Event registration platform RunSignup is rolling out its new sales tax functionality throughout this month. The aim is to address the ‘dynamic changes in sales tax laws and making it easier for races to stay in compliance with their state laws.’

The release will be gradual, beginning with an initial five US states (Florida, Michigan, Tennessee, Kansas, and Missouri) yesterday, November 12, 2019. All states are expected to have sales tax functionality in early December.

The new sales tax system is a response to a wave of changes to state sales tax laws following the landmark Supreme Court decision on South Dakota v Wayfair in 2018, which changed the way in which online sellers are treated in regard to sales tax.

Tax laws are exceptionally complicated, and RunSignup adds that it cannot provide tax, legal or accounting advice. However, it has worked with professionals to prepare a taxability study indicating what they believe is taxable of the common items sold online (such as registrations, merchandise, memberships and processing fees). This complex set of rules is built into the sales tax system to ‘help take the guesswork out of sales tax collection and reduce their potential liability.’

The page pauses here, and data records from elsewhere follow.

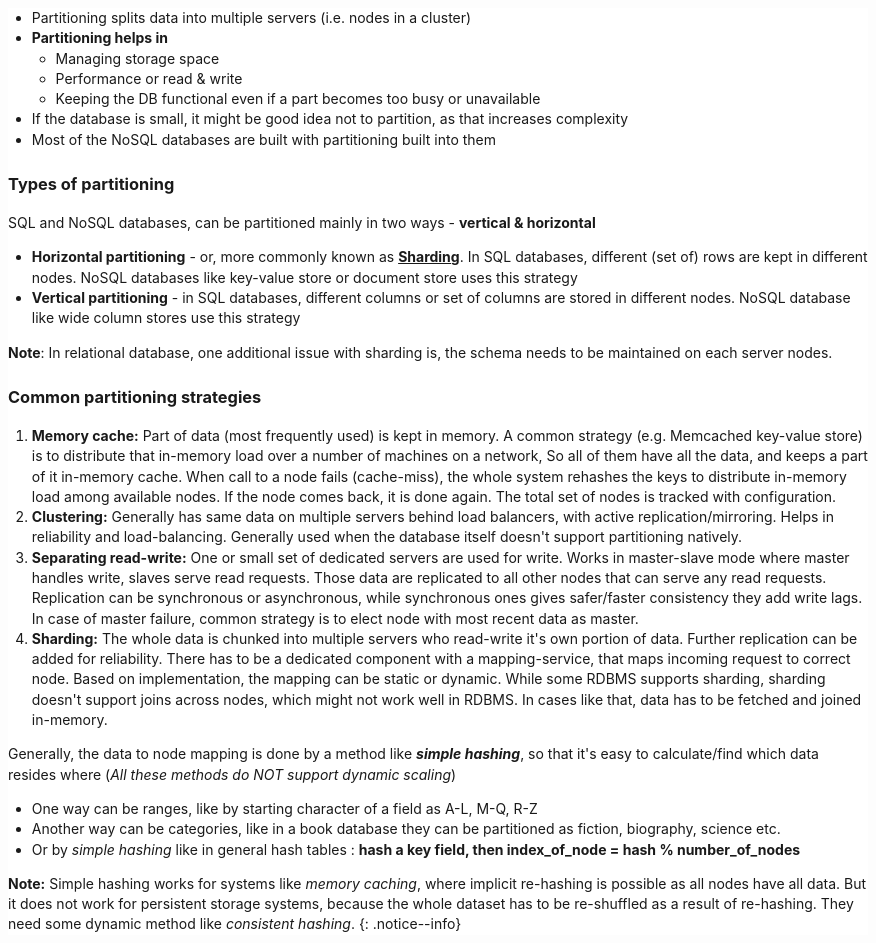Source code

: * Partitioning splits data into multiple servers (i.e. nodes in a cluster)
* **Partitioning helps in**
  * Managing storage space
  * Performance or read & write
  * Keeping the DB functional even if a part becomes too busy or unavailable
* If the database is small, it might be good idea not to partition, as that increases complexity
* Most of the NoSQL databases are built with partitioning built into them
  
### Types of partitioning

SQL and NoSQL databases, can be partitioned mainly in two ways - **vertical & horizontal**

* **Horizontal partitioning** - or, more commonly known as **<u>Sharding</u>**. In SQL databases, different (set of) rows are kept in different nodes. NoSQL databases like key-value store or document store uses this strategy
* **Vertical partitioning** - in SQL databases, different columns or set of columns are stored in different nodes. NoSQL database like wide column stores use this strategy

**Note**: In relational database, one additional issue with sharding is, the schema needs to be maintained on each server nodes.

### Common partitioning strategies

1. **Memory cache:** Part of data (most frequently used) is kept in memory. A common strategy (e.g. Memcached key-value store) is to distribute that in-memory load over a number of machines on a network, So all of them have all the data, and keeps a part of it in-memory cache. When call to a node fails (cache-miss), the whole system rehashes the keys to distribute in-memory load among available nodes. If the node comes back, it is done again. The total set of nodes is tracked with configuration.
2. **Clustering:** Generally has same data on multiple servers behind load balancers, with active replication/mirroring. Helps in reliability and load-balancing. Generally used when the database itself doesn't support partitioning natively.
3. **Separating read-write:** One or small set of dedicated servers are used for write. Works in master-slave mode where master handles write, slaves serve read requests. Those data are replicated to all other nodes that can serve any read requests. Replication can be synchronous or asynchronous, while synchronous ones gives safer/faster consistency they add write lags. In case of master failure, common strategy is to elect node with most recent data as master.
4. **Sharding:** The whole data is chunked into multiple servers who read-write it's own portion of data. Further replication can be added for reliability. There has to be a dedicated component with a mapping-service, that maps incoming request to correct node. Based on implementation, the mapping can be static or dynamic. While some RDBMS supports sharding, sharding doesn't support joins across nodes, which might not work well in RDBMS. In cases like that, data has to be fetched and joined in-memory.

Generally, the data to node mapping is done by a method like **_simple hashing_**, so that it's easy to calculate/find which data resides where (_All these methods do NOT support dynamic scaling_)

* One way can be ranges, like by starting character of a field as A-L, M-Q, R-Z
* Another way can be categories, like in a book database they can be partitioned as fiction, biography, science etc.
* Or by _simple hashing_ like in general hash tables : **hash a key field, then index_of_node = hash % number_of_nodes**

**Note:** Simple hashing works for systems like _memory caching_, where implicit re-hashing is possible as all nodes have all data. But it does not work for persistent storage systems, because the whole dataset has to be re-shuffled as a result of re-hashing. They need some dynamic method like _consistent hashing_.
{: .notice--info}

With the new ruling, RunSignup notes that two groups of states have emerged:

  • Marketplace States are those with laws that require an online entity such as Amazon, Wayfair, or RunSignup (and other registration companies) to collect and remit sales tax on behalf of the sellers (or races) on their platform. By the beginning of 2020, this group will contain 38 US states. When the sales tax system is fully released, RunSignup will be required to collect and remit sales tax for all Marketplace States.
  • Non-Marketplace States are those in which the online entity (like RunSignup) is not required to collect or remit sales tax for an event. However, in some of these states, the race is still responsible for sales tax collection and payment. In Non-Marketplace States, races will be able to choose if they want to use the sales tax system to calculate the taxes they should be collecting, but will be responsible for remitting the taxes.

Bob Bickel, CEO and Founder of RunSignup said, “In the aftermath of the Wayfair case, we felt that we had a responsibility to take a leadership position in the endurance industry. Races who are not correctly collecting sales tax are in jeopardy of owing back taxes and the new sales tax system will help them to comply with their state’s laws.

“Additionally, by complying with the new Marketplace Laws and remitting on behalf of the races in those states, RunSignup ensures that those customers will not get ensnared in any legal or financial fallout from non-compliance. At the end of the day, it’s all about mitigating risk for our customers.”

The roll-out of the new sales tax system began with a release in five Non-Marketplace States (Florida, Michigan, Tennessee, Kansas, and Missouri), where races can now opt-in to use the system. The first Marketplace States, Washington and South Carolina, are expected to be released during the week of November 18, with the remainder of Non-Marketplace States being turned on before Thanksgiving and all US states fully released in early December.

In some states (but not all), non-profits are exempt; any exempt non-profits will have until December 15, 2019 to specifically setup the exemption within the system.